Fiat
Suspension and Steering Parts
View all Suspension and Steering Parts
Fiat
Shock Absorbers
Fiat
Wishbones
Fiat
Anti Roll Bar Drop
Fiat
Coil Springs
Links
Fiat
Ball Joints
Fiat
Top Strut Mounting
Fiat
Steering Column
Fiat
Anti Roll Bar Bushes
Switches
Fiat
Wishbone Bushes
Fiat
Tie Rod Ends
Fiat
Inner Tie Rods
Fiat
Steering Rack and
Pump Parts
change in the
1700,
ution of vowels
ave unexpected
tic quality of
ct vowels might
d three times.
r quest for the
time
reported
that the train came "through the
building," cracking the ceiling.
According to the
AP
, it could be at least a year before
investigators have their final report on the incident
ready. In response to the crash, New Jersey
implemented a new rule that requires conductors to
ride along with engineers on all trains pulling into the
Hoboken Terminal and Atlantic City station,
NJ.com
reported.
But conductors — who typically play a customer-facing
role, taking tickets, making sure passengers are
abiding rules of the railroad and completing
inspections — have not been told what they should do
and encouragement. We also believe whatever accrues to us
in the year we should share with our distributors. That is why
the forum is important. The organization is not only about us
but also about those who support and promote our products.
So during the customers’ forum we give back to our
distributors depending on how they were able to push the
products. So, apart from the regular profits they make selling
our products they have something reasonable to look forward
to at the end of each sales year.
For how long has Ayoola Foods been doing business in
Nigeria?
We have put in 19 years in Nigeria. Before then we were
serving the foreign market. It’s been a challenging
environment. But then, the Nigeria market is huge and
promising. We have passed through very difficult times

▶ _Assigned task_: Set the entries above down once more, exactly as they stand.

▶ _Answer area_:
Fiat
Suspension and Steering Parts
View all Suspension and Steering Parts
Fiat
Shock Absorbers
Fiat
Wishbones
Fiat
Anti Roll Bar Drop
Fiat
Coil Springs
Links
Fiat
Ball Joints
Fiat
Top Strut Mounting
Fiat
Steering Column
Fiat
Anti Roll Bar Bushes
Switches
Fiat
Wishbone Bushes
Fiat
Tie Rod Ends
Fiat
Inner Tie Rods
Fiat
Steering Rack and
Pump Parts
change in the
1700,
ution of vowels
ave unexpected
tic quality of
ct vowels might
d three times.
r quest for the
time
reported
that the train came "through the
building," cracking the ceiling.
According to the
AP
, it could be at least a year before
investigators have their final report on the incident
ready. In response to the crash, New Jersey
implemented a new rule that requires conductors to
ride along with engineers on all trains pulling into the
Hoboken Terminal and Atlantic City station,
NJ.com
reported.
But conductors — who typically play a customer-facing
role, taking tickets, making sure passengers are
abiding rules of the railroad and completing
inspections — have not been told what they should do
and encouragement. We also believe whatever accrues to us
in the year we should share with our distributors. That is why
the forum is important. The organization is not only about us
but also about those who support and promote our products.
So during the customers’ forum we give back to our
distributors depending on how they were able to push the
products. So, apart from the regular profits they make selling
our products they have something reasonable to look forward
to at the end of each sales year.
For how long has Ayoola Foods been doing business in
Nigeria?
We have put in 19 years in Nigeria. Before then we were
serving the foreign market. It’s been a challenging
environment. But then, the Nigeria market is huge and
promising. We have passed through very difficult times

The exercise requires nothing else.